WHAT TO DO
Nothing but the lines below between the line holding "right knee: (622, 650)" and the line holding "left ankle: (546, 478)", inclusive, should appear in the answer, each set down exactly.

(AVAILABLE RECORDS begins)

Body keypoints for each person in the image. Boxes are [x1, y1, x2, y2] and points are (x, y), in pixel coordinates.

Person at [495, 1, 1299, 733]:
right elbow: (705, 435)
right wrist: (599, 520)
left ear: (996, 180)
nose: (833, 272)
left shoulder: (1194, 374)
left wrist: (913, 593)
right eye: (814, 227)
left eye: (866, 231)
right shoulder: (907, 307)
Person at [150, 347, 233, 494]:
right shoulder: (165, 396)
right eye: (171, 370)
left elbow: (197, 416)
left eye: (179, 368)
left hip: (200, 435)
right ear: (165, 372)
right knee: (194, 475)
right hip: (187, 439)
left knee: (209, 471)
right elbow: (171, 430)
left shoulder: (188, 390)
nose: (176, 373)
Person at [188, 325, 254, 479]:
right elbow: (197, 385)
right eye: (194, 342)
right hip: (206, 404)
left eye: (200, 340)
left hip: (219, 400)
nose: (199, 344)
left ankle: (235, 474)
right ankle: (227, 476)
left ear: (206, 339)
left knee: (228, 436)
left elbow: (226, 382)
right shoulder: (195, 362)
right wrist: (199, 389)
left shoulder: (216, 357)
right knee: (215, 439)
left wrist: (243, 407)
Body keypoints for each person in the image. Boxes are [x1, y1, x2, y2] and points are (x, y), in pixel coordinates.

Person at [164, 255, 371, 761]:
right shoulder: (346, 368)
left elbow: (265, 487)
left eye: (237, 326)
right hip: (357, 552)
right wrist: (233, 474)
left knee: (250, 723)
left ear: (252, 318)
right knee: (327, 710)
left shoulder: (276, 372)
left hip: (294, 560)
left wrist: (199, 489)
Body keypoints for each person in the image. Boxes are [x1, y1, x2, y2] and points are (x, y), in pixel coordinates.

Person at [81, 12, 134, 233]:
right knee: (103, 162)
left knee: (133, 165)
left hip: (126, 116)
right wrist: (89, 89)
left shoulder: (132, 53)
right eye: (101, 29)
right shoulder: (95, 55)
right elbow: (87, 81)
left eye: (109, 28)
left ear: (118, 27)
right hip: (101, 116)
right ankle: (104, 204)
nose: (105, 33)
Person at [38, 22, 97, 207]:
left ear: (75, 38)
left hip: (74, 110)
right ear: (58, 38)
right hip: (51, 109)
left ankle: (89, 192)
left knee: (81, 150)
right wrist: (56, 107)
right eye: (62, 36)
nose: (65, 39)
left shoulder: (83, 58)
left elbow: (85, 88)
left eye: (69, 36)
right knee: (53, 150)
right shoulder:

(AVAILABLE RECORDS ends)
(AVAILABLE RECORDS begins)

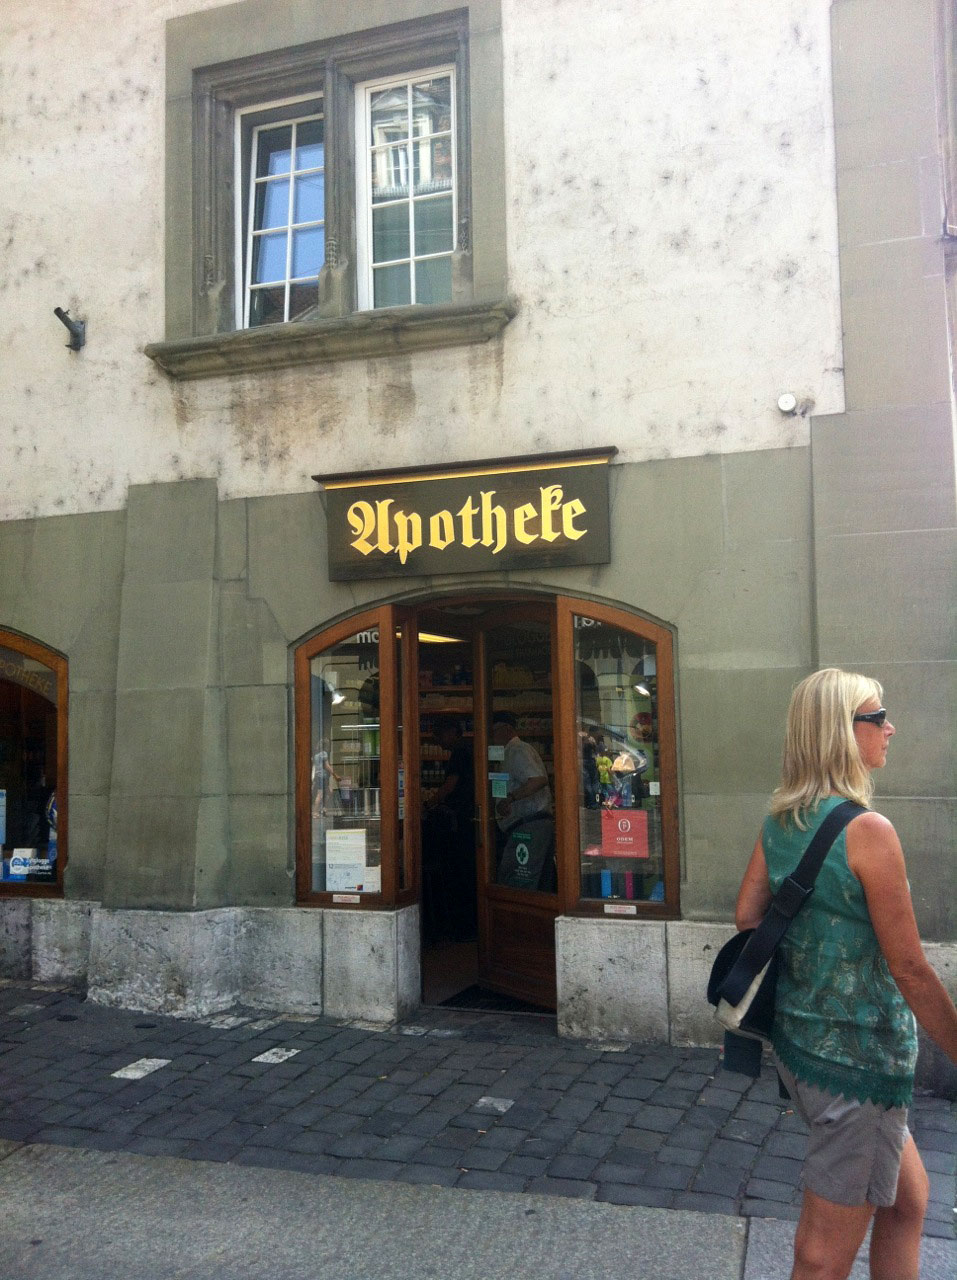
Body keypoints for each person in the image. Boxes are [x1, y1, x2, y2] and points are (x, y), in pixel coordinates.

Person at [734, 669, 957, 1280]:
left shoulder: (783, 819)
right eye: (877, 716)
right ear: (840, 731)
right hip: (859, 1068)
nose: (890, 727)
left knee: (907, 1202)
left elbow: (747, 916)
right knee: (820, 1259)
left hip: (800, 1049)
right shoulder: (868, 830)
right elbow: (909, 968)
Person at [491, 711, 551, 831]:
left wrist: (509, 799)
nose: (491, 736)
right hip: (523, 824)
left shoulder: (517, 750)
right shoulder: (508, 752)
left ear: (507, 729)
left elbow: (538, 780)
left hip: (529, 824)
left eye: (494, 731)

(AVAILABLE RECORDS ends)
(AVAILABLE RECORDS begins)

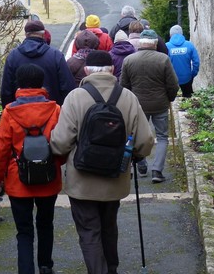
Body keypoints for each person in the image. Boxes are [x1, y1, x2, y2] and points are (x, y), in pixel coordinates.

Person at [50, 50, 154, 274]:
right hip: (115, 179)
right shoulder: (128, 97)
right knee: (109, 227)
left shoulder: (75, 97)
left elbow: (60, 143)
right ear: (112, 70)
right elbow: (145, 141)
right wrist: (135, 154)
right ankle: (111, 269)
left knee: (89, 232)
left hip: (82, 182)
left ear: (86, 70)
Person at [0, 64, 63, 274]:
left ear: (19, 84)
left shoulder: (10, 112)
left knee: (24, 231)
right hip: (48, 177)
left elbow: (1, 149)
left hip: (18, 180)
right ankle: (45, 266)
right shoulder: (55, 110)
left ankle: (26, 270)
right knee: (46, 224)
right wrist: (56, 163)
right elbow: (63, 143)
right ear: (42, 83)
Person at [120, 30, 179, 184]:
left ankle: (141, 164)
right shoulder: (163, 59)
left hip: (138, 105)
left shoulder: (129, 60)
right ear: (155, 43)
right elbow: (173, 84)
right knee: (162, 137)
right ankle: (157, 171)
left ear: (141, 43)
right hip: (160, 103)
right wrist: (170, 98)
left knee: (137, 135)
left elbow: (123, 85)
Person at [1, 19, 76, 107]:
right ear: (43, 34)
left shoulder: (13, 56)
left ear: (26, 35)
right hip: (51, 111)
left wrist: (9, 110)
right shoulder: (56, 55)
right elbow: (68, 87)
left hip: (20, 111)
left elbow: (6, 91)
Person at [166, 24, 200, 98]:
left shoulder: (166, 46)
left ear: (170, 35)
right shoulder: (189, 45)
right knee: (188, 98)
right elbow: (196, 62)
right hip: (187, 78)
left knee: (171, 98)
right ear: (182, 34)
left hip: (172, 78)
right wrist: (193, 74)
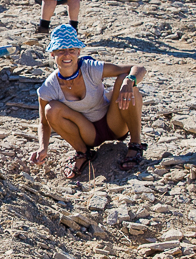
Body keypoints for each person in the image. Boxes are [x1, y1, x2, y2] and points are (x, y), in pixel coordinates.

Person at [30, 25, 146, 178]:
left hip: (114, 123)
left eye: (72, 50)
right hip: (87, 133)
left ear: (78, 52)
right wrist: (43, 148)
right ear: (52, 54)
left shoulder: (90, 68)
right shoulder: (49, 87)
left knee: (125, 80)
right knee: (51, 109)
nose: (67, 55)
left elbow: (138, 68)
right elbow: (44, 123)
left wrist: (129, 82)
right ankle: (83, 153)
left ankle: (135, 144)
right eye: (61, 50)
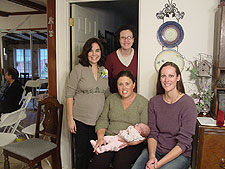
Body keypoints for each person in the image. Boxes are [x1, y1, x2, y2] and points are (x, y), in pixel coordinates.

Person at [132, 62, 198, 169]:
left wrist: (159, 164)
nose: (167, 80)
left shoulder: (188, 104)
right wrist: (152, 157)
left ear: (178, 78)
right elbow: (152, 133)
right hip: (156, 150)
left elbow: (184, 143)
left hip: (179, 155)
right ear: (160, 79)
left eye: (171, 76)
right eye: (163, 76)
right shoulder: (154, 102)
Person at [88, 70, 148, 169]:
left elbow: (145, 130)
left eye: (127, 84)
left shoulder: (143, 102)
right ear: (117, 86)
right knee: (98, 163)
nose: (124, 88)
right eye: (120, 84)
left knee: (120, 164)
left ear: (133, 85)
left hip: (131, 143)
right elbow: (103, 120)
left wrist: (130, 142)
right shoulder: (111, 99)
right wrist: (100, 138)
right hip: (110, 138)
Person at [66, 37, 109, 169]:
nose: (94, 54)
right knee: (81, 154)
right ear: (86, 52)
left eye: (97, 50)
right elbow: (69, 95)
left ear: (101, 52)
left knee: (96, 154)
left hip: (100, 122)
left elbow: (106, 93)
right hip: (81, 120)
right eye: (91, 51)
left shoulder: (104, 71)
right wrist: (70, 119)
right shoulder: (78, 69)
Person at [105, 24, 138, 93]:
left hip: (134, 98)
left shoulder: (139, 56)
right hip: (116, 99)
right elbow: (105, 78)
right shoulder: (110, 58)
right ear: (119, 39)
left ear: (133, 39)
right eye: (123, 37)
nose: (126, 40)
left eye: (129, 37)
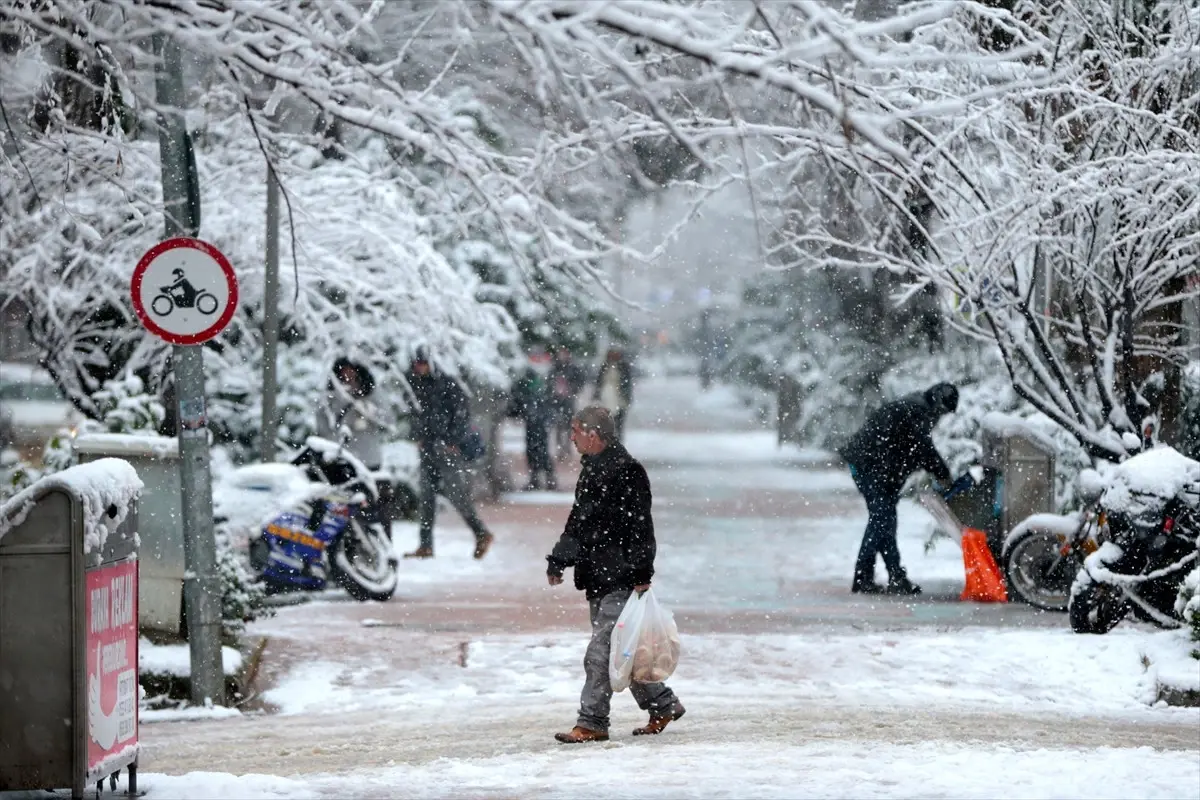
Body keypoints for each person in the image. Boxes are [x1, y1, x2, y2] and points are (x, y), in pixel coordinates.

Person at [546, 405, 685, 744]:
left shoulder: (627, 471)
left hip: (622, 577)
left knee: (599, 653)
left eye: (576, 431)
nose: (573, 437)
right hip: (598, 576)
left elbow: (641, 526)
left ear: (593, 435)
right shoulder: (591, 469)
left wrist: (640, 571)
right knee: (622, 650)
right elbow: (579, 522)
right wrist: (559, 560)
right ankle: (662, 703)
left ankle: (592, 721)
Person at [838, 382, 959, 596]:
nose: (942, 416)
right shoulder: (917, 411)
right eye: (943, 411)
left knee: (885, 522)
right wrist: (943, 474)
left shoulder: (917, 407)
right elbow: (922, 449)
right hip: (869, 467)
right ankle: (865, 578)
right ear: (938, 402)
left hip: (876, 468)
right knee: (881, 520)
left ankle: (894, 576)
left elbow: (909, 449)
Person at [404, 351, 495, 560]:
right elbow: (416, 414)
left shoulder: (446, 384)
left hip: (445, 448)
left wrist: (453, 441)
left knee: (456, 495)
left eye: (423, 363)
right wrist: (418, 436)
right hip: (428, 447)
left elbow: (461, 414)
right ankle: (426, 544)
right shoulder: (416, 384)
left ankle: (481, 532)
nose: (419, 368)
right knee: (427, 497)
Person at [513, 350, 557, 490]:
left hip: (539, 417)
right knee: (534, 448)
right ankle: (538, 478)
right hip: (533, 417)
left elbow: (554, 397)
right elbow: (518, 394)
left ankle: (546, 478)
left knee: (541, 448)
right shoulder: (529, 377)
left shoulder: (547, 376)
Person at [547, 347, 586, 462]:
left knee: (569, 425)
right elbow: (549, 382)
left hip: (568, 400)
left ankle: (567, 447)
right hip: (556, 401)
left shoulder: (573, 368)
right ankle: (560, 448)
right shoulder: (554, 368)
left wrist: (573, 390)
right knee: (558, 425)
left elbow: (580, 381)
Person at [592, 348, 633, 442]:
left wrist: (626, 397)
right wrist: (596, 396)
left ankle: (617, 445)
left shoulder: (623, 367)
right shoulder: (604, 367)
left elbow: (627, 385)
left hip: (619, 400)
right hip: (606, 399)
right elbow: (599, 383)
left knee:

(AVAILABLE RECORDS ends)

EXERCISE ANSWER
right knee: (622, 650)
right elbow: (579, 522)
right wrist: (559, 560)
right ankle: (662, 703)
left ankle: (592, 721)
Person at [838, 382, 959, 596]:
nose: (942, 416)
right shoulder: (917, 411)
right eye: (943, 411)
left knee: (885, 522)
right wrist: (943, 474)
left shoulder: (917, 407)
right elbow: (922, 449)
right hip: (869, 467)
right ankle: (865, 578)
right ear: (938, 402)
left hip: (876, 468)
right knee: (881, 520)
left ankle: (894, 576)
left elbow: (909, 449)
Person at [404, 351, 495, 560]:
right elbow: (416, 414)
left shoulder: (446, 384)
left hip: (445, 448)
left wrist: (453, 441)
left knee: (456, 495)
left eye: (423, 363)
right wrist: (418, 436)
right hip: (428, 447)
left elbow: (461, 414)
right ankle: (426, 544)
right shoulder: (416, 384)
left ankle: (481, 532)
nose: (419, 368)
right knee: (427, 497)
Person at [513, 350, 557, 490]:
left hip: (539, 417)
right knee: (534, 448)
right ankle: (538, 478)
right hip: (533, 417)
left elbow: (554, 397)
right elbow: (518, 394)
left ankle: (546, 478)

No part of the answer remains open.